Files
helia/README.md
Santiago Martinez-Avial 97b7a15977 WIP
2025-12-19 20:13:00 +01:00

2.7 KiB

Helia

Agentic Interview Framework for ingesting, analyzing, and querying transcript data.

Project Structure

src/helia/
├── agent/
│   └── workflow.py      # LangGraph agent workflow
├── analysis/
│   └── extractor.py     # LLM metadata extraction
├── graph/
│   ├── loader.py        # Neo4j data loading
│   └── schema.py        # Pydantic graph models
├── ingestion/
│   └── parser.py        # Transcript parsing logic
└── main.py              # CLI entry point

Data Flow

graph TD
    A[Transcript File<br/>TSV/TXT] -->|TranscriptParser| B(Utterance Objects)
    B -->|MetadataExtractor<br/>+ OpenAI LLM| C(Enriched UtteranceNodes)
    C -->|GraphLoader| D[(Neo4j Database)]
    E[User Question] -->|LangGraph Agent| F{Router}
    F -->|Graph Tool| D
    F -->|Vector Tool| G[(Vector Store)]
    D --> H[Context]
    G --> H
    H -->|Synthesizer| I[Answer]
  1. Ingestion: TranscriptParser reads TSV/txt files into Utterance objects.
  2. Analysis: MetadataExtractor enriches utterances with sentiment and tone using LLMs.
  3. Graph: GraphLoader pushes nodes and relationships to Neo4j database.
  4. Agent: ReAct workflow queries graph/vector data to answer user questions.

Implemented Features

  • Parse DAIC-WOZ transcripts and simple text formats.
  • Extract metadata (sentiment, tone, speech acts) via OpenAI.
  • Load Utterance and Speaker nodes into Neo4j.
  • Run basic LangGraph agent with planner and router.

Roadmap

  • Add robust error handling for LLM API failures.
  • Implement real graph_tool and vector_tool logic.
  • Enhance agent planning capabilities.
  • Add comprehensive test suite.

Installation

Install the package using uv.

uv pip install helia

Quick Start

Run the agent directly from the command line.

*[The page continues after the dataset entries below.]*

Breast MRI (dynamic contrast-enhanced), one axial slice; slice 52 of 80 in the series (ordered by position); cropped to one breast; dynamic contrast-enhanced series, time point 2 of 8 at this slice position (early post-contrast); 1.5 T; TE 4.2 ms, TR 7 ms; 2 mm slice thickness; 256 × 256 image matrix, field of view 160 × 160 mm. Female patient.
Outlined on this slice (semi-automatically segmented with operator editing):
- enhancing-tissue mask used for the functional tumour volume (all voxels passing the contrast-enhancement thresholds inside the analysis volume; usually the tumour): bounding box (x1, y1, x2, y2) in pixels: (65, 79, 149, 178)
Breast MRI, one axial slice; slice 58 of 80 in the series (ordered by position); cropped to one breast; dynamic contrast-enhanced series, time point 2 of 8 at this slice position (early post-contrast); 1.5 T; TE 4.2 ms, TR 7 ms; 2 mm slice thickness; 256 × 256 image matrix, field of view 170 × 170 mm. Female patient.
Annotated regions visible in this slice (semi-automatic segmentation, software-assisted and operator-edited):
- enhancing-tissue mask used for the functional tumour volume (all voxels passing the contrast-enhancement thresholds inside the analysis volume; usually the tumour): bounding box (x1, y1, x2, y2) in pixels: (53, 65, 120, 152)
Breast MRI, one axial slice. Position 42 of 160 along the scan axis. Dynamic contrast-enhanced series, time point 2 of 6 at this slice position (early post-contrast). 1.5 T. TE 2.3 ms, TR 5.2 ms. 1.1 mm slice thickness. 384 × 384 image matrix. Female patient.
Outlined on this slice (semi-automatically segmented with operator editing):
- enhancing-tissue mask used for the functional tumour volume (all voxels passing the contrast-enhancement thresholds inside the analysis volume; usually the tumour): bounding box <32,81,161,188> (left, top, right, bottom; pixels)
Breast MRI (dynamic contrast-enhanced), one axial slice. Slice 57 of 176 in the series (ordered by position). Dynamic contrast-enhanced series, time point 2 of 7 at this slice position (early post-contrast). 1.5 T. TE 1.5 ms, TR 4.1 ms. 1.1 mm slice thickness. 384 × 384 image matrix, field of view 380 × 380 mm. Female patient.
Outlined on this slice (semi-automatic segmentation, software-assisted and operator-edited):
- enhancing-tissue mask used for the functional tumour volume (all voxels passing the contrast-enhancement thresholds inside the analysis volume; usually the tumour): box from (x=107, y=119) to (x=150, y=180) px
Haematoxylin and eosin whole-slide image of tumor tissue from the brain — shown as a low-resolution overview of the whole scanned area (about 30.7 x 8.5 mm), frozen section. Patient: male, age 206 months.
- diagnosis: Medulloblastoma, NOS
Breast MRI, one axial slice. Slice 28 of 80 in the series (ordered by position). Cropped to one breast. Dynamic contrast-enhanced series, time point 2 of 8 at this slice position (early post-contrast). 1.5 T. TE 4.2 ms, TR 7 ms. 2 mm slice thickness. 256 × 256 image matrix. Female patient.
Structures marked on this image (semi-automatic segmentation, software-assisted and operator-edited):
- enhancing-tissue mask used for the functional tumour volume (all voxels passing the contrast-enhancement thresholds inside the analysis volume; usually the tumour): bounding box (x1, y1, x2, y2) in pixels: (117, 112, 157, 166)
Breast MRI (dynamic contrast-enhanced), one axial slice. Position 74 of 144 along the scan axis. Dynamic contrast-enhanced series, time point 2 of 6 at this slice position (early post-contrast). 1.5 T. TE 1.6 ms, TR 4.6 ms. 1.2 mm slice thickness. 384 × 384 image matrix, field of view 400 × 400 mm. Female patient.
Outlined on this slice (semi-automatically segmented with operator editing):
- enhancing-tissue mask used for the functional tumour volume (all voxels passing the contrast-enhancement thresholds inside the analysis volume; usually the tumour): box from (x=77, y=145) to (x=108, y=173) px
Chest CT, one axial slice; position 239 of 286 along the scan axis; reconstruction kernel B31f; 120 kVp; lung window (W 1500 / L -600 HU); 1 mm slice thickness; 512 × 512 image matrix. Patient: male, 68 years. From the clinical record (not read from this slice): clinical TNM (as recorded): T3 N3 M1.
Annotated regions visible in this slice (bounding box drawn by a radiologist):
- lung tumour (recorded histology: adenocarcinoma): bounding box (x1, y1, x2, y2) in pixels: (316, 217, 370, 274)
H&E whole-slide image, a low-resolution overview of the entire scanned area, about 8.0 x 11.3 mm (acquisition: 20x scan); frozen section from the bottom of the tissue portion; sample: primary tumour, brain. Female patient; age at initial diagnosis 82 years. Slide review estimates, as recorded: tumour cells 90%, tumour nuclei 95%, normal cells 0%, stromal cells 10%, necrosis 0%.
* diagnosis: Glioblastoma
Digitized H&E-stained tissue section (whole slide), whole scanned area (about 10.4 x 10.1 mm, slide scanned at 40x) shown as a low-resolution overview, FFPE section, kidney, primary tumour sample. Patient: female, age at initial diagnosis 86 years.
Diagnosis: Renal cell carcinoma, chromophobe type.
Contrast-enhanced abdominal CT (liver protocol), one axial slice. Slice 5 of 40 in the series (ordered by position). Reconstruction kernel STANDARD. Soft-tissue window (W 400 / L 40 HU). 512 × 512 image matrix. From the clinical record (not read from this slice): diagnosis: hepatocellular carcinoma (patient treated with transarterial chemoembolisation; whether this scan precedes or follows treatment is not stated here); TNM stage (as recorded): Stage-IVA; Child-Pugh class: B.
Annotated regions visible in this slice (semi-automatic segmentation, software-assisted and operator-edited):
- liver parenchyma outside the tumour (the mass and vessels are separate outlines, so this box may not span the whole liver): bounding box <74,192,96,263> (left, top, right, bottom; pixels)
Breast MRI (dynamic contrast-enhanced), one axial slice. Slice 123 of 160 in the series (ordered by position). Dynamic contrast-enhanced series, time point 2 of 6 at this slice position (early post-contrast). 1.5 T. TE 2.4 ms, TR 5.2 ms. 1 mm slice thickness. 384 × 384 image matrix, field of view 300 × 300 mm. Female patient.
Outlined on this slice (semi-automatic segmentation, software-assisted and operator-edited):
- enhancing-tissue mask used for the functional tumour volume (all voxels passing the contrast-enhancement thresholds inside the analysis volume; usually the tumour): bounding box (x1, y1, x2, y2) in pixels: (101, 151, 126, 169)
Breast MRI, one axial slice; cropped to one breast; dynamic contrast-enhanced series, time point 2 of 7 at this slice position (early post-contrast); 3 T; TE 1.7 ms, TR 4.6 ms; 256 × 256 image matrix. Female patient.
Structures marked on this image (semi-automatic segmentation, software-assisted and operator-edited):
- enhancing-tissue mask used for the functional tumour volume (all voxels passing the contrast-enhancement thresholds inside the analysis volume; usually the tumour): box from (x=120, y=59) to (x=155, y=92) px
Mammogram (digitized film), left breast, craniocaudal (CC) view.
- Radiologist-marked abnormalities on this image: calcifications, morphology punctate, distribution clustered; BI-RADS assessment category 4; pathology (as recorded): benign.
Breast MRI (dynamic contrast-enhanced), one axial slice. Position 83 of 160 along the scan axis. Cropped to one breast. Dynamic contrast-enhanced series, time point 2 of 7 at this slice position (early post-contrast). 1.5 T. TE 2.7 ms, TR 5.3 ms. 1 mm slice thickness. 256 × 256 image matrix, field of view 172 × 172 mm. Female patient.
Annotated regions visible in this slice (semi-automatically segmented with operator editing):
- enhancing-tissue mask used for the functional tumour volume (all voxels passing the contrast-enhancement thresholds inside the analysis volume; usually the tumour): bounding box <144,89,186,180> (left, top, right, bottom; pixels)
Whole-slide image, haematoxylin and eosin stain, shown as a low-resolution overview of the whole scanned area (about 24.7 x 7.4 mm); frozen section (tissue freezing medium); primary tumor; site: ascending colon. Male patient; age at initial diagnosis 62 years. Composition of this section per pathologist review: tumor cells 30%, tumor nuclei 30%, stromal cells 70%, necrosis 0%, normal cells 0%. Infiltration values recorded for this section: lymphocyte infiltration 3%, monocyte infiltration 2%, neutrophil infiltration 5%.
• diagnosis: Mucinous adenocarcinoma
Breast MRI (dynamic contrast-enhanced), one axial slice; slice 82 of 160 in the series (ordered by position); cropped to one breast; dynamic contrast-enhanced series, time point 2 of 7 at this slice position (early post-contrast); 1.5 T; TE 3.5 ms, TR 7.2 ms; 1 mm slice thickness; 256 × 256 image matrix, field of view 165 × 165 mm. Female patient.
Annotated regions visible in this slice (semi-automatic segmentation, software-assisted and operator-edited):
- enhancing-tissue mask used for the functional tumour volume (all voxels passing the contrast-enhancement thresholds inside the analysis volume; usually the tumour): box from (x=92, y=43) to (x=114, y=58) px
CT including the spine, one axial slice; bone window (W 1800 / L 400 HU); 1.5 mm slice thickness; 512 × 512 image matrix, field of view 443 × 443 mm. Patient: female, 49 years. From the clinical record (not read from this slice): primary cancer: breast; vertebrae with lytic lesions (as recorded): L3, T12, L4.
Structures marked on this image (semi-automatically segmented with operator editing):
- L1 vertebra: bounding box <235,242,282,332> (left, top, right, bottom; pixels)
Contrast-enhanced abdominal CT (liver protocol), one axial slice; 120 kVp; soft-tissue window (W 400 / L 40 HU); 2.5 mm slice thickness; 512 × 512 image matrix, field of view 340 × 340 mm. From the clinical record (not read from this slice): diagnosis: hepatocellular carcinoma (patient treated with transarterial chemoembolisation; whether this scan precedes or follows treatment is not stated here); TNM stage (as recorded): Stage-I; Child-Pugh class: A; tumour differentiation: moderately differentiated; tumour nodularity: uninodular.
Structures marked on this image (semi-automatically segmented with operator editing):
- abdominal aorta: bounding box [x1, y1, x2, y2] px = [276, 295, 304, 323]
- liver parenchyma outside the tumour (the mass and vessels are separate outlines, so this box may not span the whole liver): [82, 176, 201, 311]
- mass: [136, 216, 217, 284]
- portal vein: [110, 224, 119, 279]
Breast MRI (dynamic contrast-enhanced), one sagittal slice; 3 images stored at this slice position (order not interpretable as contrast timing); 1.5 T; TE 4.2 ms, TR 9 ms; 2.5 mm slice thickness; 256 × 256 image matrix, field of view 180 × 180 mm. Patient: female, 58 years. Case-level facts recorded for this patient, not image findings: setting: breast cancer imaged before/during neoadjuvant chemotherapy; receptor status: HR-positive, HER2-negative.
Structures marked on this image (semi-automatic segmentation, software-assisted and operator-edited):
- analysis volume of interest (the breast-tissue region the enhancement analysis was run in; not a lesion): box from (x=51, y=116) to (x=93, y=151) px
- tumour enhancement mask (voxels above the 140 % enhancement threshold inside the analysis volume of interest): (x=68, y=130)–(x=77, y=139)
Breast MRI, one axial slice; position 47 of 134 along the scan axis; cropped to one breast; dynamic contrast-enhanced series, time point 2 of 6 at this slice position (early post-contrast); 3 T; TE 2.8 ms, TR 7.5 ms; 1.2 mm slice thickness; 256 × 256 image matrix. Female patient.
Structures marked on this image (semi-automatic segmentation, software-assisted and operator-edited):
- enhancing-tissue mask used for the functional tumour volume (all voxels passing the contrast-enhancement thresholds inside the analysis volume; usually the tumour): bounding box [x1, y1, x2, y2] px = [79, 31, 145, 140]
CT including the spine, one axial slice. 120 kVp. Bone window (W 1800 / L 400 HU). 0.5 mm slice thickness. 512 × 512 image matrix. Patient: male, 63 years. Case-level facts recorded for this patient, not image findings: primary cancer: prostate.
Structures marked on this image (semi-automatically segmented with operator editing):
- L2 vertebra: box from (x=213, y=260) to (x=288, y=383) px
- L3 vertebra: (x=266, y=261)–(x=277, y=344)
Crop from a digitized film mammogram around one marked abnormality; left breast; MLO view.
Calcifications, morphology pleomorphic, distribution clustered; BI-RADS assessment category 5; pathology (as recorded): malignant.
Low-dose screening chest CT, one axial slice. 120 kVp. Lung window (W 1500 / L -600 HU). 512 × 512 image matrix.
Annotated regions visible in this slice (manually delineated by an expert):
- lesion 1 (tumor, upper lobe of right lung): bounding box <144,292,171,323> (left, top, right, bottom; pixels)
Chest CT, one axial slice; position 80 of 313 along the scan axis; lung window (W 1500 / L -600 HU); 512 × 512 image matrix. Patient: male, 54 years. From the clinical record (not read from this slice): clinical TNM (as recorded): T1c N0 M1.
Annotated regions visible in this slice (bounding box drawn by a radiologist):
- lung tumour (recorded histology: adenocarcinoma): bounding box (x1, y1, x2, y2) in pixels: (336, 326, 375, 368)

export OPENAI_API_KEY=sk-...
export NEO4J_URI=bolt://localhost:7687
export NEO4J_PASSWORD=password

python -m helia.main "How many interruptions occurred?"

Usage

Parse a transcript file programmatically.

from helia.ingestion.parser import TranscriptParser
from pathlib import Path

parser = TranscriptParser()
utterances = parser.parse(Path("transcript.tsv"))

Extract metadata from utterances.

from helia.analysis.extractor import MetadataExtractor

extractor = MetadataExtractor()
nodes = extractor.extract(utterances)

Load data into Neo4j.

from helia.graph.loader import GraphLoader

loader = GraphLoader()
loader.connect()
loader.load_utterances(nodes)
loader.close()

Contributing

Fork the project and submit a pull request.

License

This project is available as open source under the terms of the MIT License.